Como a Natureza não dá saltos, devemos entender que o primeiro passo para o amor aos inimigos é não retribuir o mal com o mal. É necessário caminhar por etapas, conforme nos ensina O Evangelho Segundo o Espiritismo, no capítulo 12: primeiramente aprendemos a não deixar que o espinho do rancor, da mágoa entre em nosso coração. Daí a necessidade da vigilância e da oração. Exercendo a vigilância sobre nós mesmos, podemos verificar o que estamos guardando em nosso íntimo. Através da oração, conseguimos, pouco a pouco, expelir o fel da mágoa, o desejo de vingança e da malquerença. Vamos, assim, procedendo a uma revisão naquilo que guardamos no coração. Essa limpeza interior é extremamente saudável, pois ao substituirmos os maus sentimentos por outros bons, estaremos melhorando nosso ânimo e até a nossa saúde física.  Além do mais, não tendo mágoa, amargura, rancor, azedume dentro de nós, nosso relacionamento com o próximo será cada vez melhor, (…) porque da abundância do seu coração fala a boca. (Lc, 6:45)

Assim é que aprendemos a retribuir o mal com o bem. É um processo vagaroso, a ser trabalhado dentro de nós ao longo dos séculos. Aquela extraordinária capacidade de perdoar, Ghandi não a recebeu como graça, nem a conseguiu de um dia para o outro. Ele a desenvolveu através do seu esforço, vida após vida, seguindo o que preceitua o Evangelho: Assim resplandeça a vossa luz diante dos homens. (Mt, 5:16)

O perdão, com o apagamento de qualquer resquício de mágoa, é essencial para o progresso das criaturas. Ensinando-nos isso, Jesus colocou o esforço de apaziguamento acima de um ponto alto do culto judeu, recomendando: Se trouxeres tua oferta ao altar, e aí te lembrares de que teu irmão tem alguma coisa contra ti, deixa ali, diante do altar a tua oferta e vai primeiro reconciliar-te com o teu irmão, e depois vem e apresenta a tua oferta. (Mt, 5:23 e 24)
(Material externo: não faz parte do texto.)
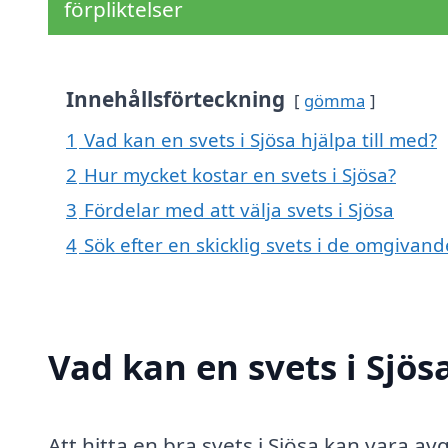
förpliktelser
Innehållsförteckning
gömma
1
Vad kan en svets i Sjösa hjälpa till med?
2
Hur mycket kostar en svets i Sjösa?
3
Fördelar med att välja svets i Sjösa
4
Sök efter en skicklig svets i de omgivan
Vad kan en svets i Sjös
Att hitta en bra svets i Sjösa kan vara a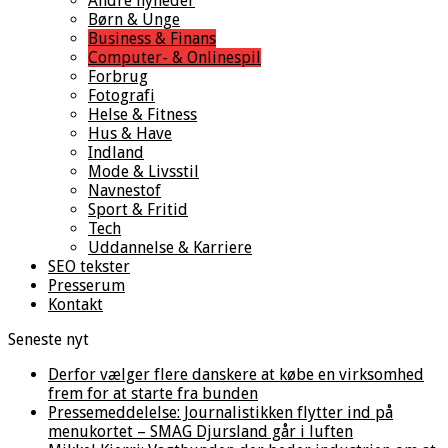
Andre nyheder
Børn & Unge
Business & Finans
Computer- & Onlinespil
Forbrug
Fotografi
Helse & Fitness
Hus & Have
Indland
Mode & Livsstil
Navnestof
Sport & Fritid
Tech
Uddannelse & Karriere
SEO tekster
Presserum
Kontakt
Seneste nyt
Derfor vælger flere danskere at købe en virksomhed
frem for at starte fra bunden
Pressemeddelelse: Journalistikken flytter ind på
menukortet – SMAG Djursland går i luften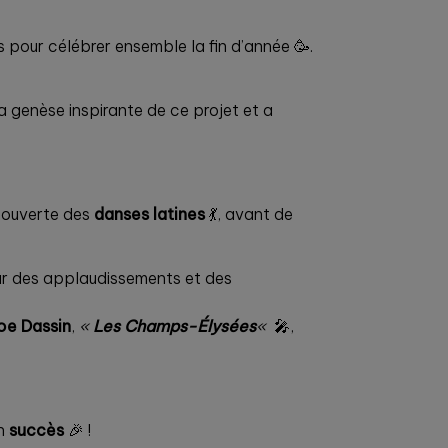
 pour célébrer ensemble la fin d’année 🥳.
la genèse inspirante de ce projet et a
couverte des
danses latines
💃, avant de
ar des applaudissements et des
oe Dassin
,
«
Les Champs-Élysées
«
🎤,
un
succès
🎉 !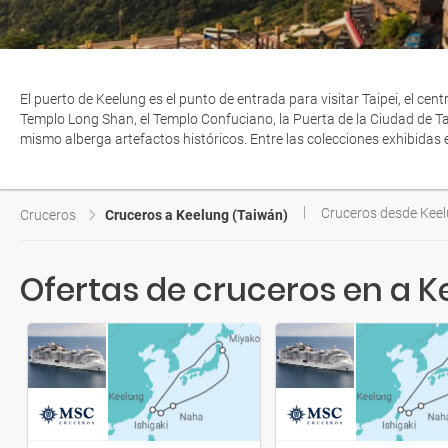
El puerto de Keelung es el punto de entrada para visitar Taipei, el centr
Templo Long Shan, el Templo Confuciano, la Puerta de la Ciudad de Tai
mismo alberga artefactos históricos. Entre las colecciones exhibidas 
Cruceros desde Keel
Cruceros
Cruceros a Keelung (Taiwán)
Ofertas de cruceros en a 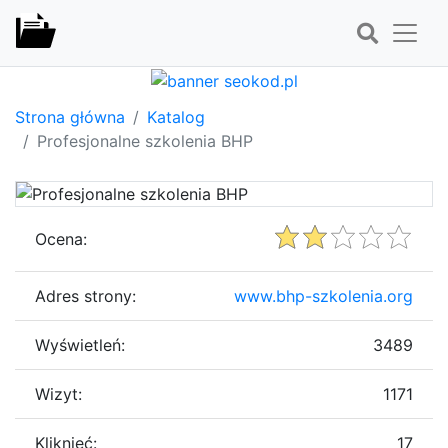
Strona główna
Katalog
Profesjonalne szkolenia BHP
Ocena:
Adres strony:
www.bhp-szkolenia.org
Wyświetleń:
3489
Wizyt:
1171
Kliknięć:
17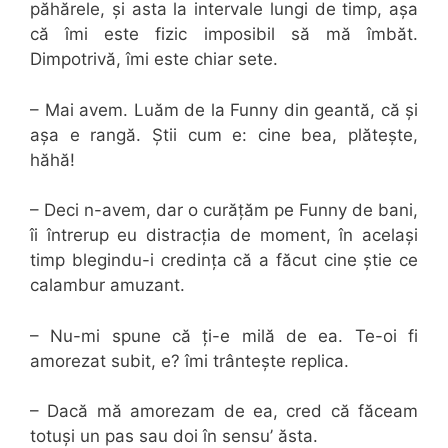
păhărele, și asta la intervale lungi de timp, așa
că îmi este fizic imposibil să mă îmbăt.
Dimpotrivă, îmi este chiar sete.
– Mai avem. Luăm de la Funny din geantă, că și
așa e rangă. Știi cum e: cine bea, plătește,
hăhă!
– Deci n-avem, dar o curățăm pe Funny de bani,
îi întrerup eu distracția de moment, în același
timp blegindu-i credința că a făcut cine știe ce
calambur amuzant.
– Nu-mi spune că ți-e milă de ea. Te-oi fi
amorezat subit, e? îmi trântește replica.
– Dacă mă amorezam de ea, cred că făceam
totuși un pas sau doi în sensu’ ăsta.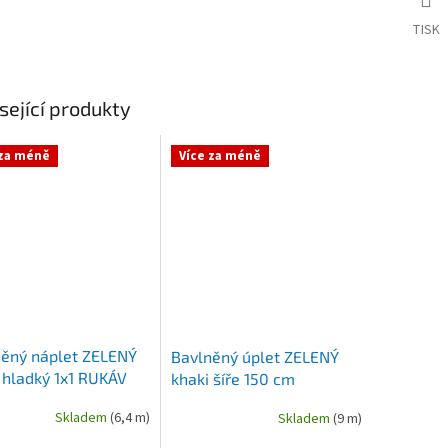
TISK
sející produkty
 za méně
Více za méně
něný náplet ZELENÝ
Bavlněný úplet ZELENÝ
 hladký 1x1 RUKÁV
khaki šíře 150 cm
Skladem
(6,4 m)
Skladem
(9 m)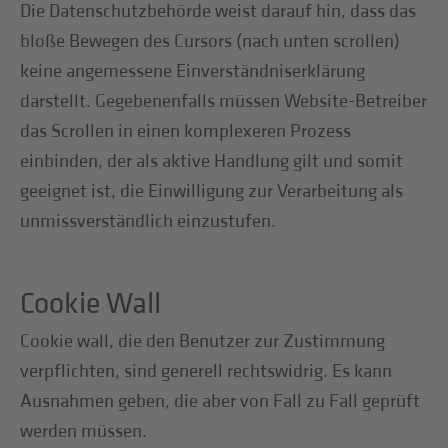
Die Datenschutzbehörde weist darauf hin, dass das
bloße Bewegen des Cursors (nach unten scrollen)
keine angemessene Einverständniserklärung
darstellt. Gegebenenfalls müssen Website-Betreiber
das Scrollen in einen komplexeren Prozess
einbinden, der als aktive Handlung gilt und somit
geeignet ist, die Einwilligung zur Verarbeitung als
unmissverständlich einzustufen.
Cookie Wall
Cookie wall, die den Benutzer zur Zustimmung
verpflichten, sind generell rechtswidrig. Es kann
Ausnahmen geben, die aber von Fall zu Fall geprüft
werden müssen.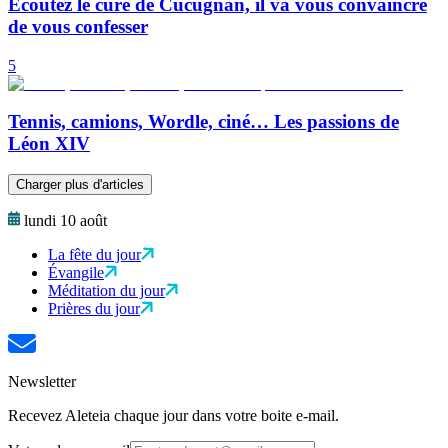
Ecoutez le curé de Cucugnan, il va vous convaincre
de vous confesser
5
Tennis, camions, Wordle, ciné… Les passions de
Léon XIV
Charger plus d'articles
lundi 10 août
La fête du jour
Évangile
Méditation du jour
Prières du jour
Newsletter
Recevez Aleteia chaque jour dans votre boite e-mail.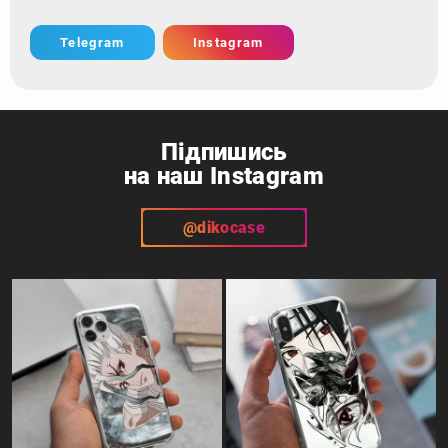
Підпишись
на наш Instagram
@dikocase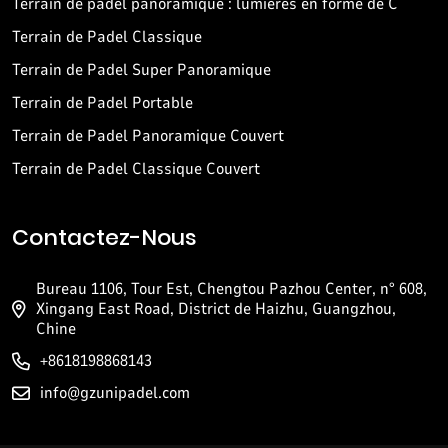
Terrain de padel panoramique : lumières en forme de C
Terrain de Padel Classique
Terrain de Padel Super Panoramique
Terrain de Padel Portable
Terrain de Padel Panoramique Couvert
Terrain de Padel Classique Couvert
Contactez-Nous
Bureau 1106, Tour Est, Chengtou Pazhou Center, n° 608,
Xingang East Road, District de Haizhu, Guangzhou,
Chine
+8618198868143
info@gzunipadel.com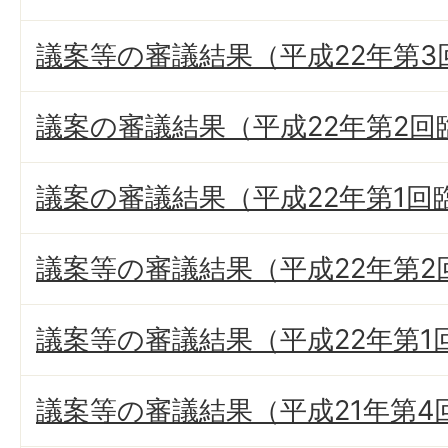
議案等の審議結果（平成22年第3
議案の審議結果（平成22年第2回
議案の審議結果（平成22年第1回
議案等の審議結果（平成22年第2
議案等の審議結果（平成22年第1
議案等の審議結果（平成21年第4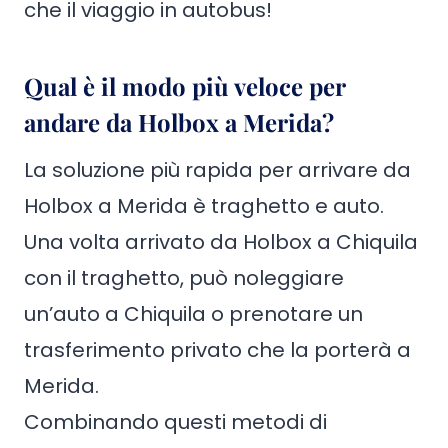
che il viaggio in autobus!
Qual è il modo più veloce per
andare da Holbox a Merida?
La soluzione più rapida per arrivare da
Holbox a Merida è traghetto e auto.
Una volta arrivato da Holbox a Chiquila
con il traghetto, può noleggiare
un’auto a Chiquila o prenotare un
trasferimento privato che la porterà a
Merida.
Combinando questi metodi di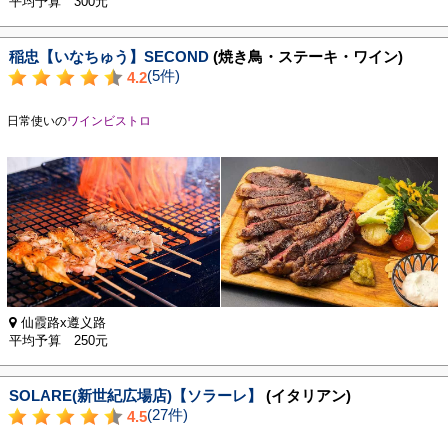
平均予算 300元
稲忠【いなちゅう】SECOND
(焼き鳥・ステーキ・ワイン)
(5件)
4.2
日常使いの
ワインビストロ
仙霞路x遵义路
平均予算 250元
SOLARE(新世紀広場店)【ソラーレ】
(イタリアン)
(27件)
4.5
O Espiritismo, como doutrina evolucionista, nos ensina que a santificação não se consegue com o esforço alheio, nem através de rezas, nem de graças caídas do céu. O progresso, a espiritualização da criatura humana é tarefa individual, constante, intransferível e consciente. E o Espírito que se detém a colecionar ofensas recebidas, desejos de revide, ou apenas mágoas, queda-se estacionado na senda do progresso espiritual.

O Mestre iniciou um novo ciclo da evolução humana, ensinando o caminho para a angelização do homem, no sentido de transcender os limites da justiça, alcançando aqueles da misericórdia.